This morning is a hot and sticky one here in the Twin Cities.
An hour or so ago, I was about a mile into my usual 2 1/2 mile walk when I met another walker who seemed to be in some distress. I said “good morning,” and he said “I don’t think I’m going to make it back,” and sat down with a nearby garbage can as his backrest. Sweat was pouring off of him.
We were a ways out in the woods, so to speak, though not that far. “Do you have a cellphone?” I asked. “No.” Neither did I. Lesson #1.
Where do you live? He gave me his address. Neither of us had a pencil or paper. Lesson #2.
There was nothing I could do for him just staying there. I had no idea when or if there would be other walkers coming by, so I told him I’d go to get help, and I backtracked my route reciting over and over his name and address: “2531 __ Unit __, J__K___“
Back at the road and closest neighborhood – perhaps a half mile – I walked to the nearest house and rang the doorbell. No answer. People were at work. Should I go to the next house, or the one across the street, or “catty-corner”?

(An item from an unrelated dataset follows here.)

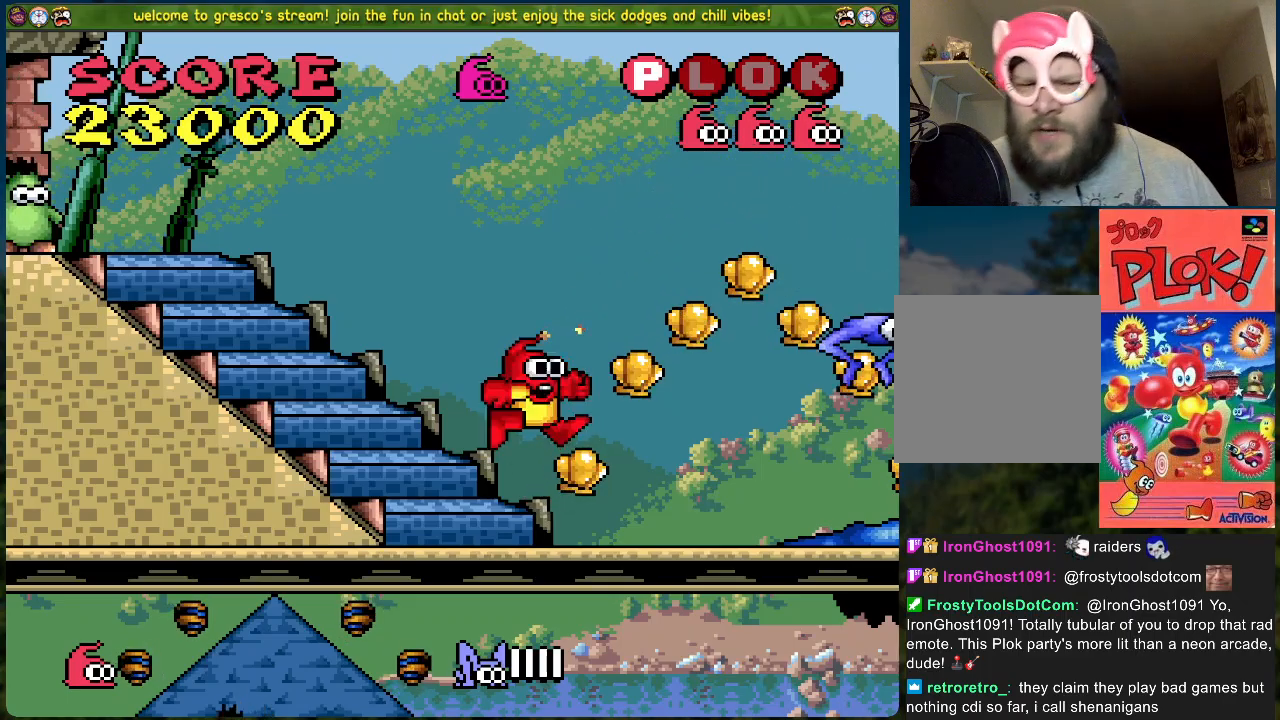
{"buttons": [], "left_stick": "center", "events": []}
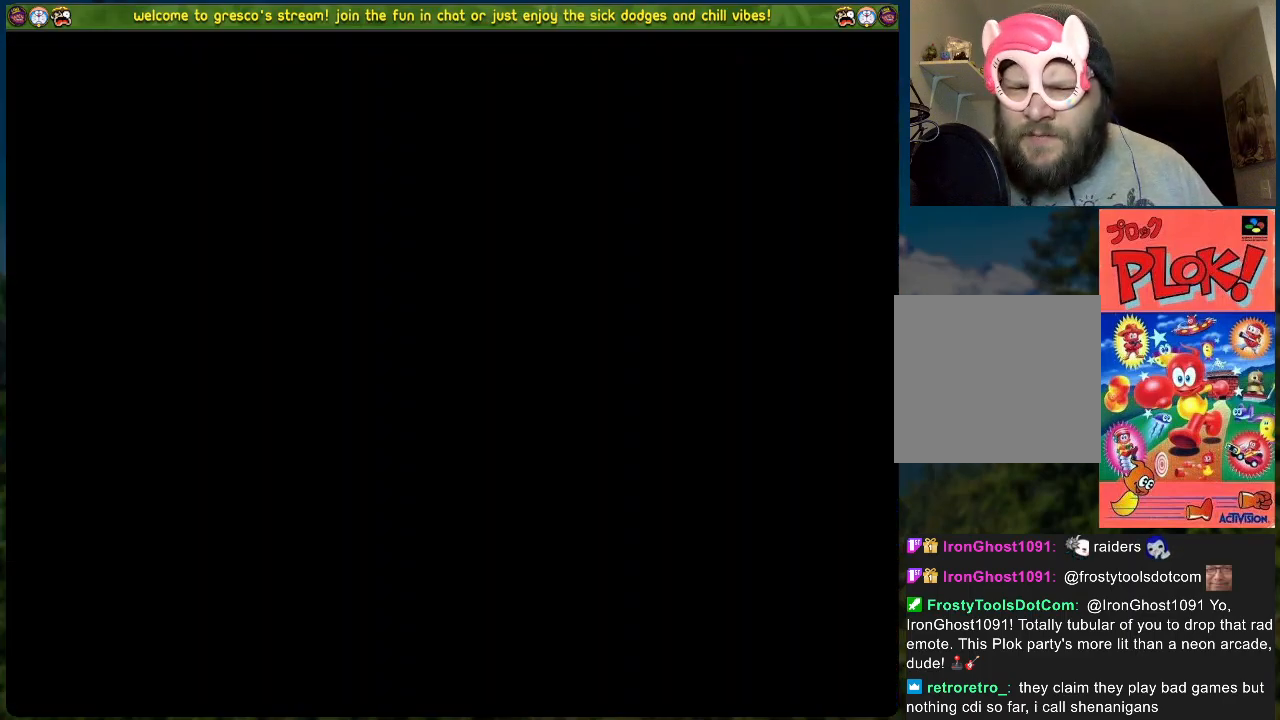
{"buttons": [], "left_stick": "center", "events": []}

I was walking across the street when I saw a mini-van driving towards me and I waved it down. Thankfully, it stopped. A young woman, Jenny, with a small child in the back seat rolled down her window and I described the situation and said it looked like a 911 call was needed. She immediately dialed her cell phone. “I’m in nursing school,” she said, willing to help, and she proceeded to drive down the walking path to the man, who was still sitting beside the garbage can. She talked to the man, all the while on the phone.
An ambulance was on the way. The man’s condition was such that he could get into the car, and she drove back with him to the nearest road. All seemed under control, and I went on…but shortly changed my mind and backtracked to make sure all was okay.
I arrived at the road, and along with Jenny there was a State Highway Patrol and a City Police vehicle, and an ambulance was just pulling up. JK was being assisted from the car to the ambulance, and as I write I have no idea how he is doing: whether it was a heart episode, or dehydration, or something else that he was experiencing when I met him at that garbage can. But I know the situation was extremely well covered by the responders.
All the walk home I kept thinking of lessons learned from this episode, and the primary one was how lucky we are to have an “infrastructure” which includes, especially, people who care about each other, including the ones they do not know; and how important it is to have well trained and available municipal services.
I also was reminded, this morning, that I am part of this infrastructure, and if I am lucky enough to have a cell phone, a pencil and a piece of paper, they will, along with my hat and personal ID, be essential parts of my preparation for my daily walk.
Our infrastructure is also a very fragile thing…easy to imagine that it is really not all that necessary, and a drain on our finances: a good topic for political bashing. But this morning on a local street, was evidence to the contrary.